- _ABOUT THIS EXERCISE_: What lines in the records below include the word "fructose"? Return each one.

- _SUPPLIED INFORMATION_:

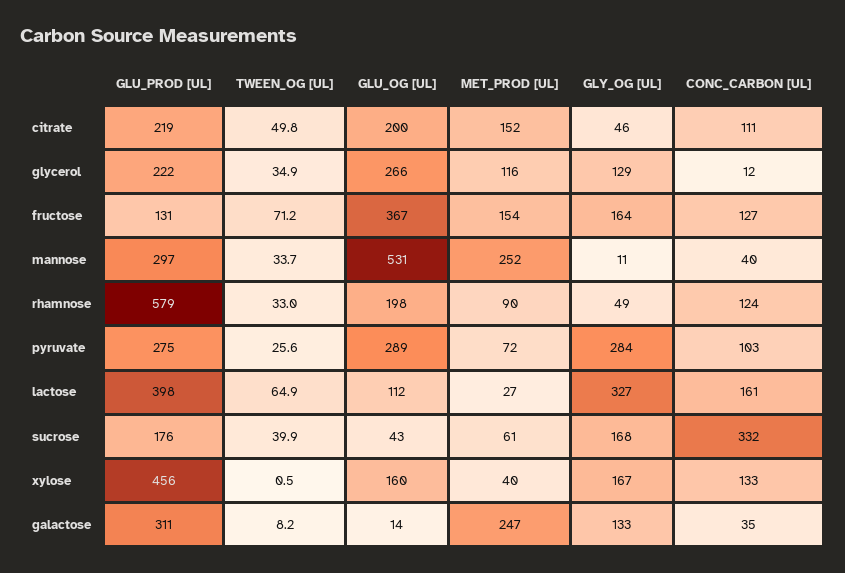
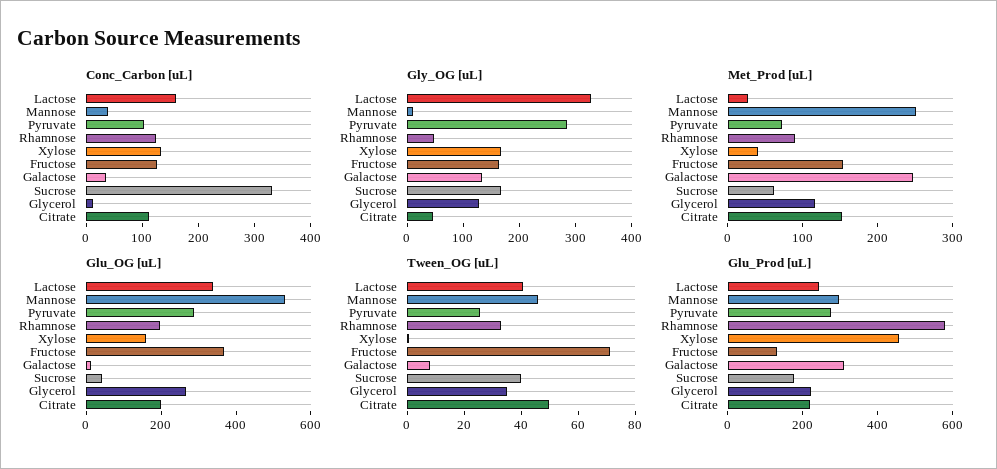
  {
    "GLU_PROD [UL]": {
      "citrate": 219,
      "glycerol": 222,
      "fructose": 131,
      "mannose": 297,
      "rhamnose": 579,
      "pyruvate": 275,
-     "lactose": 398,
+     "lactose": 250,
      "sucrose": 176,
      "xylose": 456,
      "galactose": 311
    },
    "TWEEN_OG [UL]": {
      "citrate": 49.8,
      "glycerol": 34.9,
      "fructose": 71.2,
-     "mannose": 33.7,
+     "mannose": 45,
      "rhamnose": 33,
      "pyruvate": 25.6,
-     "lactose": 64.9,
+     "lactose": 40,
      "sucrose": 39.9,
      "xylose": 0.5,
      "galactose": 8.2
    },
    "GLU_OG [UL]": {
      "citrate": 200,
      "glycerol": 266,
      "fructose": 367,
      "mannose": 531,
      "rhamnose": 198,
      "pyruvate": 289,
-     "lactose": 112,
+     "lactose": 350,
      "sucrose": 43,
      "xylose": 160,
      "galactose": 14
    },
    "MET_PROD [UL]": {
      "citrate": 152,
      "glycerol": 116,
      "fructose": 154,
      "mannose": 252,
      "rhamnose": 90,
      "pyruvate": 72,
      "lactose": 27,
      "sucrose": 61,
      "xylose": 40,
      "galactose": 247
    },
    "GLY_OG [UL]": {
      "citrate": 46,
      "glycerol": 129,
      "fructose": 164,
      "mannose": 11,
      "rhamnose": 49,
      "pyruvate": 284,
      "lactose": 327,
      "sucrose": 168,
      "xylose": 167,
      "galactose": 133
    },
    "CONC_CARBON [UL]": {
      "citrate": 111,
      "glycerol": 12,
      "fructose": 127,
      "mannose": 40,
      "rhamnose": 124,
      "pyruvate": 103,
      "lactose": 161,
      "sucrose": 332,
      "xylose": 133,
      "galactose": 35
    }
  }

- _EXPECTED ANSWER_:
      "fructose": 131,
      "fructose": 71.2,
      "fructose": 367,
      "fructose": 154,
      "fructose": 164,
      "fructose": 127,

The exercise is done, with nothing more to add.